Additionally, all supported parameters from TrainingArguments will be reused for training both the actor-model and critic-model (e.g., sharding_stage), except that separate parameters critic_learning_rate/critic_weight_decay/critic_lr_scheduler_type/critic_warmup_ratio/critic_recompute are provided to specify individual configurations for critic-model training. The checkpoints for actor-model and critic-model will be saved separately in the policy and value folders under the directory specified by output_dir.

Furthermore, to support higher performance and larger-scale RLHF training, the following special parameter configurations are provided and can be used as needed:

  • use_fusemt: After installing paddlenlp_ops, generation acceleration will be enabled during rollout generation (not supported when pipeline parallelism is enabled). This setting can disable generation acceleration.

  • eval_mode: Supports being empty or set to “single”/”tensor_parallel”. Typically, can be set to “tensor_parallel” when using pipeline parallelism training, enabling the use of non-pipeline-parallel models and generation acceleration during the rollout generation phase.
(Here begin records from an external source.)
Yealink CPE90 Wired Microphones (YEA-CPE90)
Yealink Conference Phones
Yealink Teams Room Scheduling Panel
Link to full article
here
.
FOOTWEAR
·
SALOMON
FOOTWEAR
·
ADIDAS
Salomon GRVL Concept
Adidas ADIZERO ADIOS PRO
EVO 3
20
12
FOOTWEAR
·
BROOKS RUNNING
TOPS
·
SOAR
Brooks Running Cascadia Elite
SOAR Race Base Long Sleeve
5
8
  • offload_level Support setting to “freeze_model”, “optimizer”, “train_model” or combinations (space-separated), which respectively indicate offloading/reloading of reward+reference frozen models, actor+critic training models’ optimizer states and model parameters. This is used to immediately offload model/optimizer after their usage in different stages and reload corresponding parameter weights next time to save GPU memory.
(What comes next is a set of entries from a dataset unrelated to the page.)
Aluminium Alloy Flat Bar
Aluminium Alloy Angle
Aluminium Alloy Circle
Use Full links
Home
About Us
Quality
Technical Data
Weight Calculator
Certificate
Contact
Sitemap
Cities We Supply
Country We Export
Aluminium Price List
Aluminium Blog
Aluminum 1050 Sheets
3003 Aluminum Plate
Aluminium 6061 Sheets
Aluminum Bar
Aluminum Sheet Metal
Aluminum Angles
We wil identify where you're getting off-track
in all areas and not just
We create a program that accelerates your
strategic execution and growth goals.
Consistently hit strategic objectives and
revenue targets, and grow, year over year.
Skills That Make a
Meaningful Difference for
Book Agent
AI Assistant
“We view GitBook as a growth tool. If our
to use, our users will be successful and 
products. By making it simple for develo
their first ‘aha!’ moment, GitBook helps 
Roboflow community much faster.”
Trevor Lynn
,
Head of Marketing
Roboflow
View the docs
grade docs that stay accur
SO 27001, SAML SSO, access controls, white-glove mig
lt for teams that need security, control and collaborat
Note: When using pipeline parallelism (pipeline_parallel_degree >1), it’s recommended to set dataloader_drop_last to true to avoid issues caused by varying batch sizes.

Inference#

After training completes, you can directly use the checkpoints under the policy folder in the output_dir specified directory for inference according to the instructions in the LLM Inference section. Please refer to that section.

Acknowledge#

We acknowledge the excellent design and implementation of PKU-Alignment/safe-rlhf (PKU Beaver), and extend our gratitude to its authors.

References#

  • Zheng R, Dou S, Gao S, et al. Secrets of rlhf in large language models part i: Ppo[J]. arXiv preprint arXiv:2307.04964, 2023.

  • Dai J, Pan X, Sun R, et al. Safe rlhf: Safe reinforcement learning from human feedback[J]. arXiv preprint arXiv:2310.12773, 2023.